6. While there is no record of the taxpayer’s expenses in this campaign, it is known that he gave at least one barbecue, attended by several hundred people, that he employed poll watches in both the general election and the runoff election, and that he rented automobiles to carry voters to the polls on those two occasions. These expenses are estimated to be $1,500. In addition, cancelled checks show that the taxpayer paid $500 as an entrance fee, spent $179.84 for political advertisements in the newspapers, $66 in radio time, $76.47 in campaign cards and $33 for campaign pencils, making a total estimated expense of $2,355.31. When the claims for refund on which the suit is based were filed with the defendant, the expenses above mentioned were estimated at $4,449, but by reason of the sudden and unexpected death of the taxpayer such estimate cannot be sustained and the refund claims are hereby amended in accordance with such lower estimate.
7. The aforementioned expenses were not claimed as deductions by the taxpayer in his income tax returns.
8. On or about March 11, 1949 the said taxpayer duly filed with the defendant claims for refund of the income tax on that proportion of his then estimated campaign expenses applicable to his taxable income for his position as City Councilman for such period, to wit, the sum of $209.03 for the calendar year 1946, and the sum of $336.41 for the calendar year 1947.
By reason of the revised estimate of such expenses, the claimed refunds will be less, and, in the event the decision of this court is in favor of the plaintiff, such tax will be recomputed.
9. On or about September 19, 1950, plaintiff received by registered mail notice of disallowance of said claim for the calendar year 1947 on the ground that campaign expenses were not deductible.

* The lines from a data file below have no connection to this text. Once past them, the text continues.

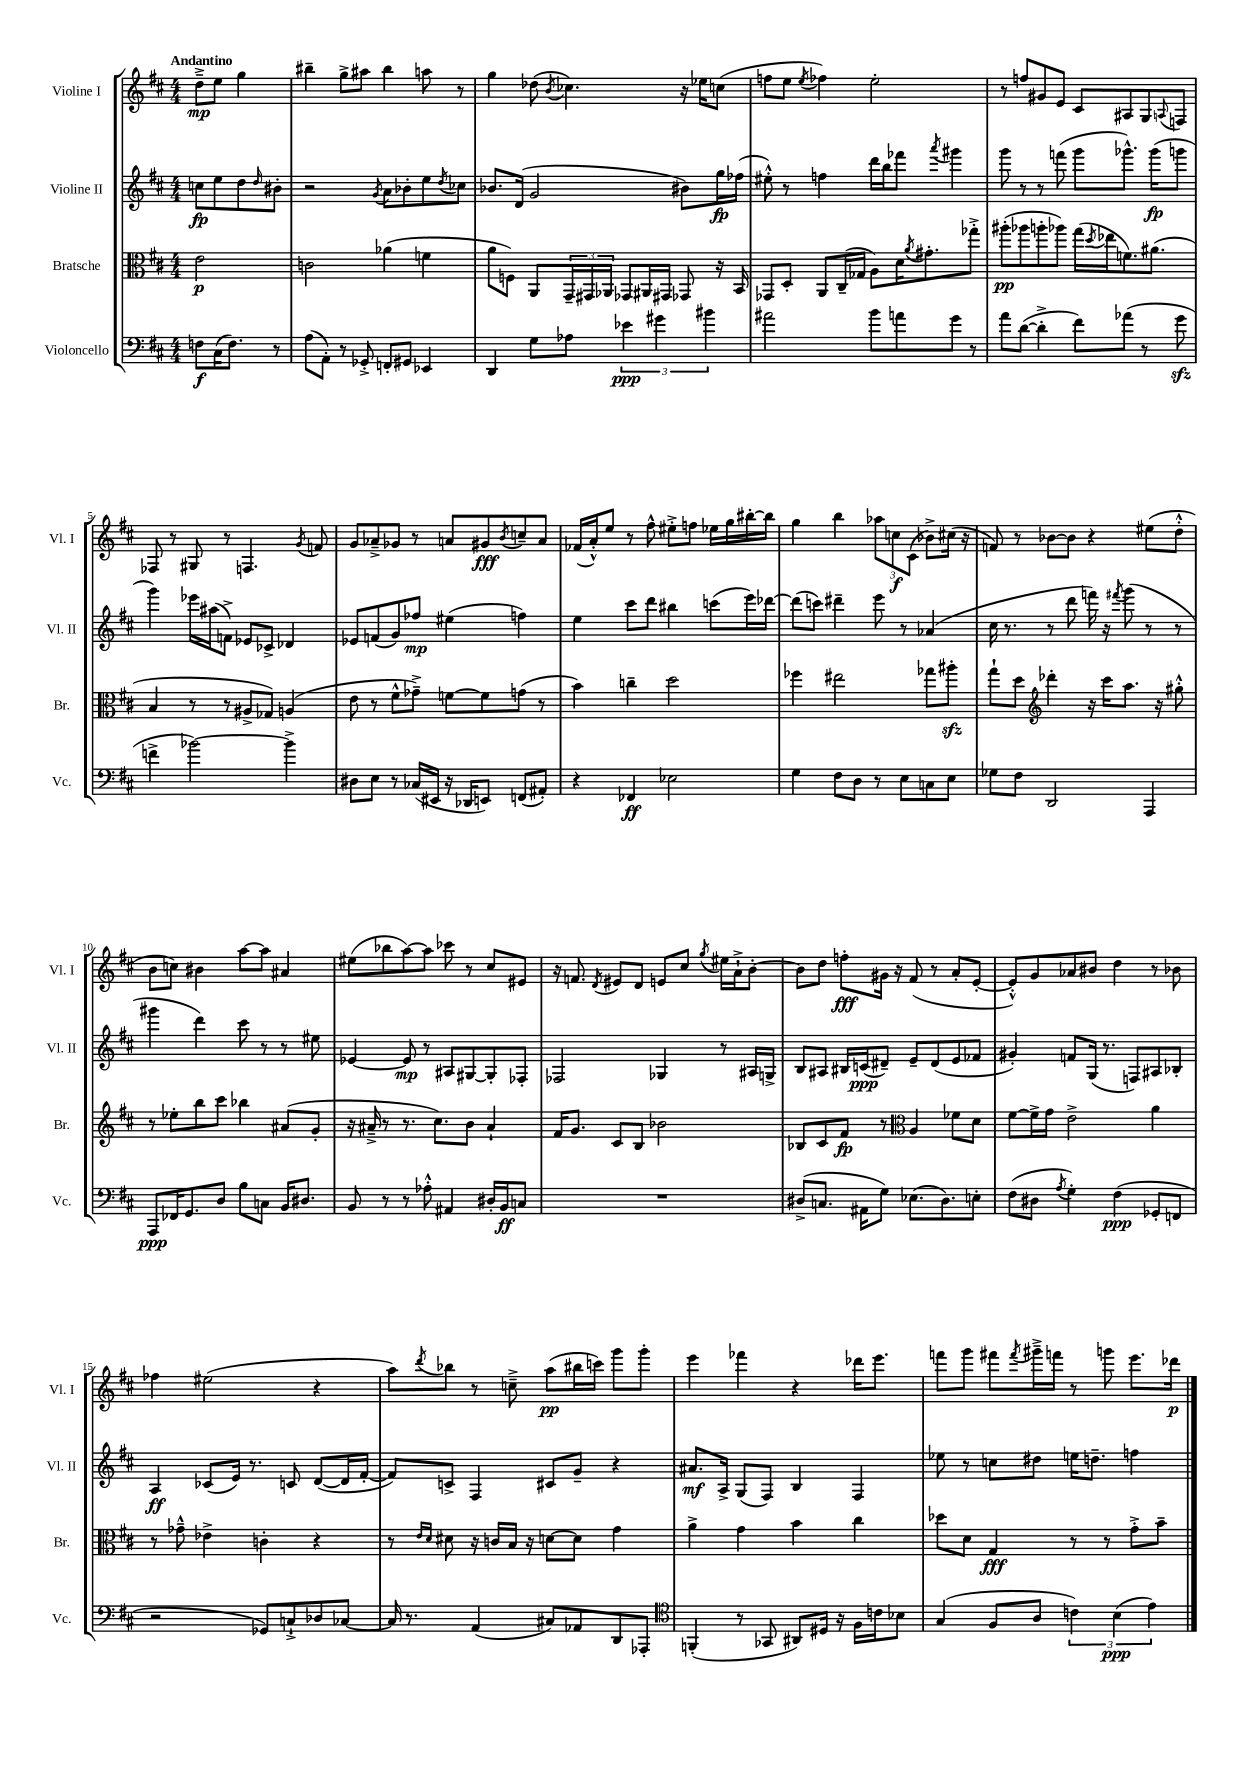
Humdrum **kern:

**kern	**dynam	**kern	**dynam	**kern	**dynam	**kern	**dynam
*part4	*part4	*part3	*part3	*part2	*part2	*part1	*part1
*staff4	*staff4	*staff3	*staff3	*staff2	*staff2	*staff1	*staff1
*I"Violoncello	*	*I"Bratsche	*	*I"Violine II	*	*I"Violine I	*
*I'Vc.	*	*I'Br.	*	*I'Vl. II	*	*I'Vl. I	*
*clefF4	*	*clefC3	*	*clefG2	*	*clefG2	*
*k[f#c#]	*	*k[f#c#]	*	*k[f#c#]	*	*k[f#c#]	*
*M4/4	*	*M4/4	*	*M4/4	*	*M4/4	*
=	=	=	=	=	=	=	=
!	!	!	!	!	!	!LO:TX:a:B:t=Andantino	!
8Fn\L	f	2e\	p	8ccn\L	fp	8dd~^\L	mp
(16C#\K	.	.	.	8ee\	.	8ee\J	.
8.F\J)	.	.	.	.	.	.	.
.	.	.	.	8dd\	.	4gg\	.
.	.	.	.	16qqdd/	.	.	.
8r	.	.	.	8b#X'\J	.	.	.
=1	=1	=1	=1	=1	=1	=1	=1
(8A\L	.	2cn\	.	2r	.	4bb#X~\	.
8AA'\J)	.	.	.	.	.	.	.
8r	.	.	.	.	.	8gg^\L	.
8GG-X'^/	.	.	.	.	.	8aa#X\J	.
.	.	.	.	8qg/	.	.	.
8FFn'/L	.	(4a-X\	.	8a\L	.	4bb#\	.
8GG#X/J	.	.	.	8b-X'\	.	.	.
4EE-X/	.	4fn\	.	8ee\	.	8aan\	.
.	.	.	.	8qdd/	.	.	.
.	.	.	.	8cc-X\J	.	8r	.
=2	=2	=2	=2	=2	=2	=2	=2
4DD/	.	8a\L	.	8.b-X/L	.	4gg\	.
.	.	8Fn\J)	.	.	.	.	.
.	.	.	.	(16d/Jk	.	.	.
8G\L	.	8AA/L	.	2g/	.	(8dd-X\	.
.	.	.	.	.	.	8qb/	.
8A-X\J	.	24GG~/L	.	.	.	4.cc-X\)	.
.	.	24GG#X/	.	.	.	.	.
.	.	24AA-X/JJ	.	.	.	.	.
6e-X\	ppp	8GG-X/L	.	.	.	.	.
.	.	16AA#X/L	.	.	.	.	.
6g#X\	.	.	.	.	.	.	.
.	.	16GG#X/JJ	.	.	.	.	.
.	.	8GG-X/	.	8b#X\L)	.	16r	.
.	.	.	.	.	.	16ee-X\KL	.
6b#X\	.	.	.	.	.	.	.
.	.	16r	.	16gg\L	fp	(8ccn\J	.
.	.	16BB/	.	(16ff-X\JJ	.	.	.
=3	=3	=3	=3	=3	=3	=3	=3
2a#X\	.	8GG-X/L	.	8ee#X'^^\)	.	8ffn\L	.
.	.	8D'/J	.	8r	.	8ee\J	.
.	.	.	.	.	.	8qee/	.
.	.	8AA/L	.	4ffn\	.	4ff-X\)	.
.	.	(16C#~/L	.	.	.	.	.
.	.	16G-X/JJ	.	.	.	.	.
8b\L	.	8A\L)	.	16ddd\LL	.	2ee'\	.
.	.	.	.	16bb\J	.	.	.
8an\	.	16d\K	.	8fff-X\J	.	.	.
.	.	8qa/	.	.	.	.	.
.	.	8.g#X'\	.	.	.	.	.
.	.	.	.	8qaaa/	.	.	.
8g\J	.	.	.	4ggg#X\	.	.	.
8r	.	8gg-X'^\J	.	.	.	.	.
=4	=4	=4	=4	=4	=4	=4	=4
8a\L	.	(8aa#X'\L	pp	8ggg\	.	8r	.
([8d\J	.	8aa-X\	.	8r	.	8ffn/L	.
4d'^\]	.	8aan'\	.	8r	.	8g#X/	.
.	.	8aa-X\J)	.	(8fffn\	.	8e/J	.
8f#\L)	.	(16gg\LL	.	8ggg\L	.	8c#/L	.
.	.	8qdd/	.	.	.	.	.
.	.	16ee-X\J	.	.	.	.	.
(8a-X\J	.	8.fn\)	.	8.ggg-X^^\J)	.	8A#X/	.
8r	.	.	.	.	.	8G/	.
.	.	(8.a#X\J	.	(16ggg-\KL	fp	.	.
.	.	.	.	.	.	8qqAn/	.
8gzz\	.	.	.	8gggn\J	.	8Fn/J	.
!!LO:LB:g=z
=5	=5	=5	=5	=5	=5	=5	=5
4fn^\	.	4B/	.	4ggg\)	.	8F-X/	.
.	.	.	.	.	.	8r	.
[2b-X\)	.	8r	.	16eee-X\LL	.	8G#X/	.
.	.	.	.	(16aa#X\J	.	.	.
.	.	8r	.	8fn^\J)	.	8r	.
.	.	8A#X^/L	.	8e-X/L	.	4.Fn/	.
.	.	8G-X/J)	.	8c-X^/J	.	.	.
4b-^\]	.	(4An/	.	4d-X/	.	.	.
.	.	.	.	.	.	8qg/	.
.	.	.	.	.	.	8fn/	.
=6	=6	=6	=6	=6	=6	=6	=6
8D#X\L	.	8e\	.	8e-X/L	.	8g/L	.
8E\J	.	8r	.	(8fn/	.	8a-X~^/	.
8r	.	8f#^^\L	.	8g/)	.	8g-X/J	.
(16C-X/LL	.	8g-X~^\J)	.	8ff-X/J	mp	8r	.
16EE#X/JJ	.	.	.	.	.	.	.
16r	.	[8fn\L	.	(4ee#X\	.	8an/L	.
16DD-X/KL	.	.	.	.	.	.	.
8EEn/J)	.	8f\]	.	.	.	8g#X/	fff
.	.	.	.	.	.	8qb/	.
(8FFn/L	.	(8gn\J	.	4ffn\)	.	8ccn~/	.
8AA#X'/J)	.	8r	.	.	.	8a/J	.
=7	=7	=7	=7	=7	=7	=7	=7
4r	.	4b\)	.	4ee\	.	(16f-X/LL	.
.	.	.	.	.	.	16a'^^/J)	.
.	.	.	.	.	.	8ee/J	.
4FF-X/	ff	4ccn~\	.	8ccc#\L	.	8r	.
.	.	.	.	8ddd\J	.	8ff#^^\	.
2E-X\	.	2dd\	.	4bb#X\	.	8ee#X'^\L	.
.	.	.	.	.	.	8ffn\J	.
.	.	.	.	(8cccn\L	.	16ee-X\LL	.
.	.	.	.	.	.	16gg\	.
.	.	.	.	16eee\L)	.	[16bb#X'\	.
.	.	.	.	[16ddd-X\JJ	.	16bb#\JJ]	.
=8	=8	=8	=8	=8	=8	=8	=8
4G\	.	4ff-X\	.	(8ddd-\L]	.	4gg\	.
.	.	.	.	8cccn\J)	.	.	.
8F#\L	.	2ee#X\	.	4ddd#X~\	.	4bb\	.
8D\J	.	.	.	.	.	.	.
8r	.	.	.	8eee\	.	12aa-X\L	.
.	.	.	.	.	.	12ccn\	f
8E\L	.	.	.	8r	.	.	.
.	.	.	.	.	.	(12c#\J	.
8Cn\	.	8gg-X\L	.	(4a-X/	.	8b-X^\L)	.
8E\J	.	8aa#Xzz'\J	.	.	.	(16cc#X\Jk	.
.	.	.	.	.	.	16r	.
=9	=9	=9	=9	=9	=9	=9	=9
8G-X\L	.	8gg`\L	.	16cc#\	.	8fn/)	.
.	.	.	.	8.r	.	.	.
8F#\J	.	8dd\J	.	.	.	8r	.
*	*	*clefG2	*	*	*	*	*
2DD/	.	4ddd-X'\	.	8r	.	[8b-X\L	.
.	.	.	.	8ddd\	.	8b-\J]	.
.	.	16r	.	16fffn\)	.	4r	.
.	.	16ccc#\KL	.	16r	.	.	.
.	.	.	.	8qfff#X/	.	.	.
.	.	8.aa\J	.	(8ggg\	.	.	.
4AAA/	.	.	.	8r	.	(8ee#X\L	.
.	.	16r	.	.	.	.	.
.	.	8gg#X'^^\	.	8r	.	8dd'^^\J	.
!!LO:LB:g=z
=10	=10	=10	=10	=10	=10	=10	=10
8AAA/L	ppp	8r	.	4ggg#X\	.	8b\L	.
16FF-X/K	.	8ee-X'\L	.	.	.	8ccn\J)	.
8.GG/	.	.	.	.	.	.	.
.	.	8bb\	.	4ddd\)	.	4b#X\	.
8D/J	.	8ccc#\J	.	.	.	.	.
8B\L	.	4bb-X\	.	8ccc#\	.	[8aa\L	.
8Cn\J	.	.	.	8r	.	8aa\J]	.
16BB/KL	.	(8a#X/L	.	8r	.	4a#X/	.
8.D#X/J	.	.	.	.	.	.	.
.	.	8g'/J	.	8ee#X\	.	.	.
=11	=11	=11	=11	=11	=11	=11	=11
8BB/	.	16r	.	[4e-X/	.	(8ee#X\L	.
.	.	16a#X~^/	.	.	.	.	.
8r	.	8r	.	.	.	8bb-X\	.
8r	.	8.r	.	8e-/]	mp	[8aa\)	.
8A-X'^^\	.	.	.	8r	.	8aa\J]	.
.	.	8.cc#\L)	.	.	.	.	.
4AA#X/	.	.	.	8A#X/L	.	8ccc-X\	.
.	.	8b\J	.	[8G#X/	.	8r	.
16D#X'/LL	.	4a#`/	.	8G#'/]	.	8cc#/L	.
16BB/J	ff	.	.	.	.	.	.
8Cn/J	.	.	.	8F-X'/J	.	8e#X/J	.
=12	=12	=12	=12	=12	=12	=12	=12
1r	.	16f#/KL	.	2F-X/	.	16r	.
.	.	8.g/J	.	.	.	8.fn/	.
.	.	.	.	.	.	8qd/	.
.	.	8c#/L	.	.	.	8e#X/L	.
.	.	8B/J	.	.	.	8d/J	.
.	.	2b-X\	.	4G-X/	.	8en/L	.
.	.	.	.	.	.	8cc#/J	.
.	.	.	.	.	.	8qgg/	.
.	.	.	.	8r	.	16ee#X\LL	.
.	.	.	.	.	.	16a`^\J	.
.	.	.	.	16A#X/LL	.	[8b'\J	.
.	.	.	.	16Gn^/JJ	.	.	.
=13	=13	=13	=13	=13	=13	=13	=13
(8D#X^/L	.	8B-X/L	.	8B/L	.	8b\L]	.
8.Cn/J	.	8c#/	.	8A#X/J	.	8dd\J	.
.	.	8f#/J	fp	16B#X/LL	.	8ffn'\L	fff
16AA#X\KL	.	.	.	(16cn/J	ppp	.	.
8G\J)	.	8r	.	8d#X~/J)	.	16g#X\Jk	.
.	.	.	.	.	.	16r	.
*	*	*clefC3	*	*	*	*	*
(8.E-X\L	.	4A/	.	8e~/L	.	(8f#/	.
.	.	.	.	(8d#/	.	8r	.
8.D#\)	.	.	.	.	.	.	.
.	.	8f-X\L	.	8e/	.	8a'/L	.
8En'\J	.	8d\J	.	8f-X/J	.	[8e'/J	.
=14	=14	=14	=14	=14	=14	=14	=14
(8F#\L	.	[8f#\L	.	4g#X'/)	.	8e'^^/L])	.
8D#X\J	.	16f#^\L]	.	.	.	8g/	.
.	.	16g\JJ	.	.	.	.	.
8qA/	.	.	.	.	.	.	.
4G'\)	.	2e^\	.	8fn/L	.	8a-X/	.
.	.	.	.	(16G/Jk	.	8b#X/J	.
.	.	.	.	8.r	.	.	.
(4F#\	ppp	.	.	.	.	4dd\	.
.	.	.	.	8Fn/L)	.	.	.
8GG-X'/L	.	4a\	.	8A#X/	.	8r	.
8FFn/J	.	.	.	8B-X'/J	.	8b-X\	.
!!LO:LB:g=z
=15	=15	=15	=15	=15	=15	=15	=15
2r	.	8r	.	4A/	ff	4ff-X\	.
.	.	8g-X~^^\	.	.	.	.	.
.	.	4e-X^\	.	(8c-X/L	.	(2ee#X\	.
.	.	.	.	16e/Jk)	.	.	.
.	.	.	.	8.r	.	.	.
8GG-X/L)	.	4cn'\	.	.	.	.	.
8Cn`^/	.	.	.	8cn/	.	.	.
8D-X/	.	4r	.	([8d/L	.	4r	.
[8C-X/J	.	.	.	16d/L]	.	.	.
.	.	.	.	[16f#'/JJ	.	.	.
=16	=16	=16	=16	=16	=16	=16	=16
16C-/]	.	8r	.	8f#/L])	.	8aa\L)	.
8.r	.	.	.	.	.	.	.
.	.	16qqe/LL	.	.	.	.	.
.	.	16qqd/JJ	.	.	.	8qddd/	.
.	.	8d#X\	.	8cn^/J	.	8bb-X\J	.
(4AA/	.	16r	.	4F#/	.	8r	.
.	.	16cn/LL	.	.	.	.	.
.	.	16B/JJ	.	.	.	8ccn~^\	.
.	.	16r	.	.	.	.	.
8C#X/L)	.	[8dn\L	.	8c#X/L	.	(8aa\L	pp
8AA-X/	.	8d\J]	.	8g~/J	.	16bb#X\L	.
.	.	.	.	.	.	16cccn\JJ)	.
8DD/	.	4g\	.	4r	.	8ggg\L	.
8AAA-X'/J	.	.	.	.	.	8ggg'\J	.
=17	=17	=17	=17	=17	=17	=17	=17
*clefC4	*	*	*	*	*	*	*
(4FFn'/	.	4a^\	.	8.a#X/L	mf	4eee\	.
.	.	.	.	16A^/Jk	.	.	.
8r	.	4g\	.	(8G/L	.	4fff-X\	.
8GG-X/	.	.	.	8F#/J)	.	.	.
8AA#X/L)	.	4b\	.	4B/	.	4r	.
16D#X/Jk	.	.	.	.	.	.	.
16r	.	.	.	.	.	.	.
16F#\LL	.	4cc#\	.	4F#/	.	16ddd-X\KL	.
16cn\J	.	.	.	.	.	8.eee\J	.
8B-X\J	.	.	.	.	.	.	.
=18	=18	=18	=18	=18	=18	=18	=18
(4G/	.	8dd-X\L	.	8ee-X\	.	8fffn\L	.
.	.	8d\J	.	8r	.	8ggg\J	.
8F#/L	.	4G/	fff	8ccn\L	.	8fff#X\L	.
.	.	.	.	.	.	8qfff#/	.
8A/J	.	.	.	8dd#X\J	.	16ggg#X~^\L	.
.	.	.	.	.	.	16fffn\JJ	.
6cn\)	.	8r	.	16een\KL	.	8r	.
.	.	.	.	8.ddn~\J	.	.	.
.	.	8r	.	.	.	8gggn\	.
(6B\	ppp	.	.	.	.	.	.
.	.	8g'^\L	.	4ffn\	.	8.eee\L	.
6e\)	.	.	.	.	.	.	.
.	.	8b~\J	.	.	.	.	.
.	.	.	.	.	.	16ddd-X\Jk	p
==	==	==	==	==	==	==	==
*-	*-	*-	*-	*-	*-	*-	*-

While no such notice has been received as to the
10. On or about February 13, 1951, the plaintiff brought this suit and on or about June 7, 1951 defendant answered raising only the issue of the amortization of such campaign expenses and denying information as to the amount thereof.
The only question before me is whether campaign expenses are deductible from income for tax purposes under Section 23(a) of the Internal Revenue Code, 26 U.S.C. § 23(a).
Whether and to what extent deductions shall be allowed depends upon legislative grace; and only as there is clear provision therefor can any particular deduction be allowed. New Colonial Co. v. Helvering, 292 U.S. 435, 54 S.Ct. 788, 78 L.Ed. 1348.
Section 29.23 (o)-l of Treasury Regulations 111, promulgated under the Internal Revenue Code, prohibits the deduction of all contributions for campaign expenses without exception. Section 29.23(a) -15 prohibits the deduction of campaign expenses of a candidate for public office. See also Section 29.23(a)-l and Section 29.23 (a)-5 of Regulations Ill. In McDonald v. Commissioner, 323 U.S. 57, 65 S.Ct. 96, 97, 89 L.Ed. 68, the Supreme Court held that campaign expenses were not deductible as ordinary and necessary expenses paid in carrying on a trade or business within the meaning of Section 23(a) (1) (A) of the Internal Revenue Code; nor as expenses paid for the production of income within the meaning of Section 23(a) (2) of the Internal Revenue Code; nor as a loss incurred in trade or business or in a transaction entered into for profit within the meaning of Section 23(e) of the Internal Revenue Code. In this case the Court said: “It suffices to say that petitioner’s money was not spent to buy the election but to buy the opportunity to persuade the electors. * * * In short, the act of 1942 in no wise affected the disallowance of campaign expenses as consistently reflected by legislative history, court decision, Treasury practice and Treasury regulations.”
Under the decision in the McDonald case and under the Treasury Regulations, it is my opinion that the motion for summary judgment should be granted, and it is so ordered.